Fred, Ted, and the big brick wall.

There once were two very close neighbors (let’s call them Fred and Ted), who seemed almost inseparable. As great friends, they would often confide in one another, sharing their secrets, hopes and fears. One day, while in conversation with another neighbor, Fred began to share intimate details concerning Ted, telling things that were told in private and thought to have been confidential. Soon, as it usually does, the secret passed from house to house with each telling of the story gaining new (false) details.

Ted began to notice that all the people of the neighborhood seemed to be looking differently at him and had become cold and distant. He soon discovered that Fred had betrayed his trust, and when Fred denied it, Ted erected a very thick, very tall brick wall between their homes. However, Ted left a window in the wall from which he was able to see just enough of Fred to shoot him angry looks and grumble wounding words. Ted’s hurt grew into anger, and with each passing day he filled the window with a new brick, making the window smaller and smaller.

One day, Fred called to Ted from the tiny window. Angrily, Ted grumbled, “What do you want?”

“I want you to know that I am sorry, Ted. I betrayed your trust and although I cannot take it back, I truly am sorry. I miss you.”

“Whatever.”

“It’s true.
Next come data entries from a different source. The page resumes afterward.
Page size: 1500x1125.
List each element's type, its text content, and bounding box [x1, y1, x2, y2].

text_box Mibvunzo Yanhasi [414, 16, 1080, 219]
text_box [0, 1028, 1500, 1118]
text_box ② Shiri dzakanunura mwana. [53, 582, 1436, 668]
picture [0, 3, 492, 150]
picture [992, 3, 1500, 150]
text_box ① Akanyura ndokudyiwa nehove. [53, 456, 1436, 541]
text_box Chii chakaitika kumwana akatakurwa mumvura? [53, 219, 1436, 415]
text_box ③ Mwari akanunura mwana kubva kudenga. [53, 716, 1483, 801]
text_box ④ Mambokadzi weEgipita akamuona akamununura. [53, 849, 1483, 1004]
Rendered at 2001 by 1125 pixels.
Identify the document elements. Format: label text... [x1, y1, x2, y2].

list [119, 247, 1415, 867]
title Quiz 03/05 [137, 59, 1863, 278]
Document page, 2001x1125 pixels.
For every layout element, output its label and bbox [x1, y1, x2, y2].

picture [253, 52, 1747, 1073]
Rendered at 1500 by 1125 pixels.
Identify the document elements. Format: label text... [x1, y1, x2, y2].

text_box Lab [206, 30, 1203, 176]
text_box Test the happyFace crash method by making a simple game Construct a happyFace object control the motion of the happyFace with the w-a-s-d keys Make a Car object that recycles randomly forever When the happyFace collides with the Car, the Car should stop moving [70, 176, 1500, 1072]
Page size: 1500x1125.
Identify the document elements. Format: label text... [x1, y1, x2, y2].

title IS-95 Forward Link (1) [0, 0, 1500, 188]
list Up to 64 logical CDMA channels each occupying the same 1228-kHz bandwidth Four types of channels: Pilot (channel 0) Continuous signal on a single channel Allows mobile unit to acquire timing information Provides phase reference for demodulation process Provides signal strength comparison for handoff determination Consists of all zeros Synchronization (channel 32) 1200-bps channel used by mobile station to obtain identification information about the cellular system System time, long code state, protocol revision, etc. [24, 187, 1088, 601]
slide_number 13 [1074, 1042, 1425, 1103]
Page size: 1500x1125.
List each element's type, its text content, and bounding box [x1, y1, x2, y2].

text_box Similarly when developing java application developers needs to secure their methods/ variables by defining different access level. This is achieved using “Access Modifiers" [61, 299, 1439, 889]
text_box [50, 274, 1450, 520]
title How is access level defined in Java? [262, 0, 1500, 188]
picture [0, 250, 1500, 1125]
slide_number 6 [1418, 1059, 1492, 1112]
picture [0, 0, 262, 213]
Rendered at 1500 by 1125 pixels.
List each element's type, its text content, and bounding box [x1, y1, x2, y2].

I’ve gone to every house in the neighborhood and tried my best to clear things up. I messed up. Will you please forgive me, Ted?”

“I don’t know. I can’t talk to you right now. Come back tomorrow.”

The next day, Fred came to the wall and noticed that a brick from the window had been removed, allowing him to see a little more of Ted’s face. They exchanged sterile pleasantries and then went about their days.

Each day, Fred would come to the wall to see that another brick had been removed. One day, he approached the wall to see that the window had grown large enough that through which he found Ted’s outstretched hand.

“Okay, I forgive you,” Ted said.

After that day, however, no more bricks came down. The wall was still there. Where the friends were once able to freely come and go into each other’s yards and enjoy a true presence, there now stood a barrier which kept them separated.

“Ted, have you really forgiven me?”

“Of course,” Ted said.

“Well, why does this wall still remain?”

It was then that Ted realized that he was still holding on to hurt and had not truly given forgiveness to his friend. The remnants of the wall were keeping them from a true reunion.

Real forgiveness means being able to tear down the walls you have created so that true relational restoration can begin. Ironically, the wall you thought was protecting you from someone else is actually the wall that keeps you confined. If you continue to add more and more bricks, you will eventually find yourself trapped inside of your own prison cell.

While some hurts are so great that you may not be able to easily take down the wall, don’t continue to add to it and completely seal yourself off. Pull out a few bricks at a time, and eventually you’ll find that the wall will more easily come down. And when it begins to do so, don’t stop until every brick is gone so that when you do attempt to cross over into your friend’s yard, you don’t trip and get hurt.

Forgiveness is hard, but found within it is freedom.  It certainly has a much better view than staring at a big, ugly wall.